The New York-based digital company, which works with sports-focused content creators such as Dude Perfect and Brodie Smith, is gearing up for its first NewFront presentation, where it will try to convince advertisers that millennials want more from their sports coverage than what they find on TV.
“Sports media today was created for their parents,” says Brian Selander, executive vp at Whistle Sports. “There are guys in suits arguing on a field in front of a TV set. It’s not all that authentic to millennials.”

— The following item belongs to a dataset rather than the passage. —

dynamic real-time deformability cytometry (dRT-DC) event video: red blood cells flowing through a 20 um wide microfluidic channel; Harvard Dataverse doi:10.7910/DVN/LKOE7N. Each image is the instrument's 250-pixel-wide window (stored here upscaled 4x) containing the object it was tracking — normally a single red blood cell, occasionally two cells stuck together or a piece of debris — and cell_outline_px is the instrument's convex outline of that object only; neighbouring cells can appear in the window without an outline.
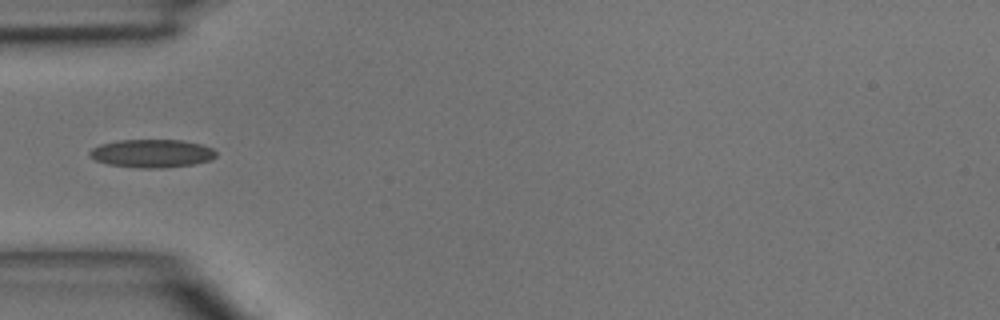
{"species": "common noctule bat (a hibernating species)", "species_latin": "Nyctalus noctula", "temperature_condition": "room temperature", "stored_images_in_passage": 1, "camera_frame_rate_fps": 3000, "um_per_image_px": 0.085, "animal": {"sex": "male", "body_mass_g": 15.6}, "frame": {"image": 1, "passage_image": 1, "time_ms": 0.0, "image_size_px": [1000, 320], "cell_outline_px": [[216, 156], [212, 160], [192, 164], [164, 168], [140, 168], [108, 164], [96, 160], [88, 156], [88, 152], [92, 148], [100, 144], [116, 140], [180, 140], [200, 144], [212, 148], [216, 152]], "centroid_in_image_um": [12.89, 13.04], "position_along_channel_um": 72.1, "area_um2": 20.81}}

Whistle Sports takes a different approach. The company, which launched its online network last year, works with about 200 creators who develop content for sports fans. That could include anything from trick shots to bloopers to instructional videos to pure entertainment. Whistle Sports also has partnerships with pro sports leagues — including the NFL, MLB and Nascar — that help give their creators access to events, facilities and athletes to create original content for young people.
“We think that millennials who love sports are an underserved market,” says Whistle Sports CEO John West. “They have interests beyond live sports on TV.”

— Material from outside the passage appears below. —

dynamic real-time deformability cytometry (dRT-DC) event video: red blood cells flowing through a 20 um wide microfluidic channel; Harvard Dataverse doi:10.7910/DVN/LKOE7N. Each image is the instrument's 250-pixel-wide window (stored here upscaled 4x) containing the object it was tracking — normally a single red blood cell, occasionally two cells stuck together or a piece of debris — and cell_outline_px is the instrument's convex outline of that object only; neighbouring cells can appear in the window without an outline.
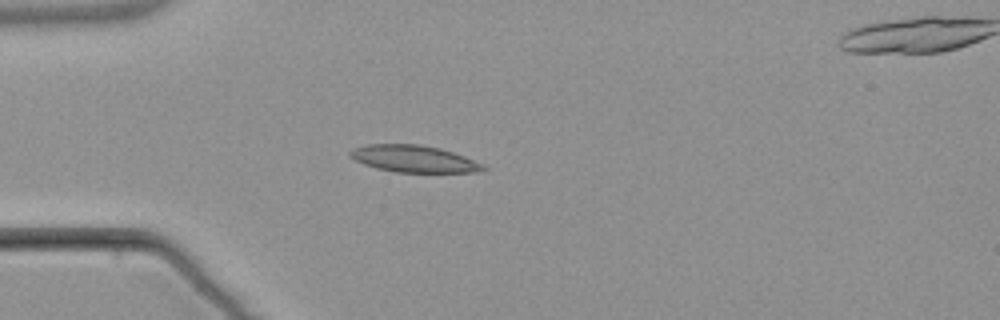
{"species": "common noctule bat (a hibernating species)", "species_latin": "Nyctalus noctula", "temperature_condition": "warm", "stored_images_in_passage": 6, "camera_frame_rate_fps": 3000, "um_per_image_px": 0.085, "animal": {"sex": "male", "body_mass_g": 21.5, "forearm_length_mm": 52.0}, "frame": {"image": 1, "passage_image": 5, "time_ms": 5.0, "image_size_px": [1000, 320], "cell_outline_px": [[488, 168], [472, 172], [396, 172], [376, 168], [364, 164], [348, 156], [348, 152], [352, 148], [368, 144], [420, 144], [440, 148], [464, 156]], "centroid_in_image_um": [35.1, 13.49], "position_along_channel_um": 49.9, "area_um2": 20.69}}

Of course, Whistle Sports has to look for content beyond live programming given the startup doesn’t have the rights to broadcast games. “Live games is not something we’re going to cover,” says West. “But more importantly our demo is leaving live games on TV. They’re too long. The average millennial has a very short attention span.” Whistle Sports does have access to highlights thanks to its league partnerships, but West says the company uses them sparingly.
West says millennial sports fans are different than their parents and expect global content and videos created by their peer group. “They didn’t grow up in a world where your nationality or region limited what athletes you could follow,” says Selander. “They live in a digital, on-demand world.”

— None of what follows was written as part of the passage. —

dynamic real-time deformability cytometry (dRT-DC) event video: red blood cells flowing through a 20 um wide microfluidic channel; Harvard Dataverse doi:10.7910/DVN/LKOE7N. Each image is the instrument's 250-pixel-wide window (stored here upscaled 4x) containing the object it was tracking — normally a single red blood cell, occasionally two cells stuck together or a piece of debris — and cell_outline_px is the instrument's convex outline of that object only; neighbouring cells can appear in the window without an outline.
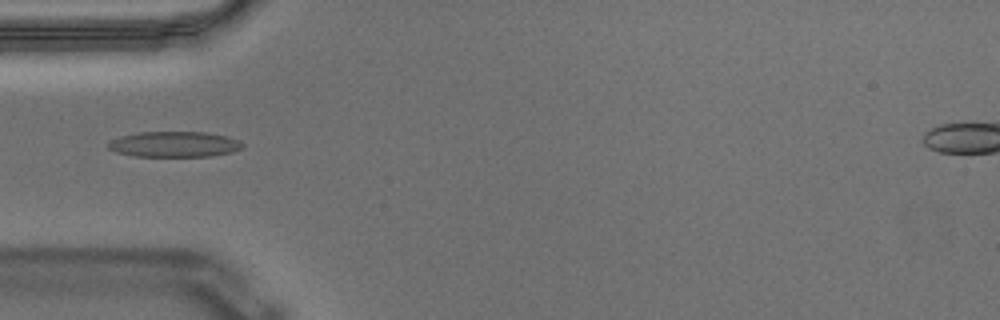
{"species": "Egyptian fruit bat (a non-hibernating species)", "species_latin": "Rousettus aegyptiacus", "temperature_condition": "warm", "stored_images_in_passage": 5, "camera_frame_rate_fps": 3000, "um_per_image_px": 0.085, "animal": {"sex": "male"}, "frame": {"image": 1, "passage_image": 1, "time_ms": 0.0, "image_size_px": [1000, 320], "cell_outline_px": [[244, 148], [232, 152], [212, 156], [136, 156], [116, 152], [108, 148], [108, 144], [112, 140], [120, 136], [140, 132], [208, 132], [228, 136], [240, 140], [244, 144]], "centroid_in_image_um": [14.89, 12.26], "position_along_channel_um": 70.1, "area_um2": 20.11}}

After several years of building up the brand, Whistle Sports will make its debut NewFronts appearance to introduce itself to brands. In that way, the company is like several other MCNs attending the NewFronts for the first time to explain their positioning in the increasingly crowded shortform digital video market. “We think of the NewFront as our home opener,” says Selander, fittingly opting for a sports term to explain the company’s goal. “We want to unveil our upcoming slate of shows and creators to agencies and brands that may not realize yet just how many sports fans there are right now.”
To wit, Whistle Sports says it has more than 16.8 million subscribers to its YouTube network but that there are more than 100 million subscribers to sports-related channels on the platform. West says he also sees potential for growth on Facebook and other platforms, which all told bring Whistle Sports’ audience to over 70 million people.
Those numbers signal that there is an appetite for more sports programming, West says. “We’re not saying we’re going to supplant live sports over time,” he adds. “I think we augment it. We help fans have a better, deeper, more authentic relationship with whatever sport or athlete they follow.”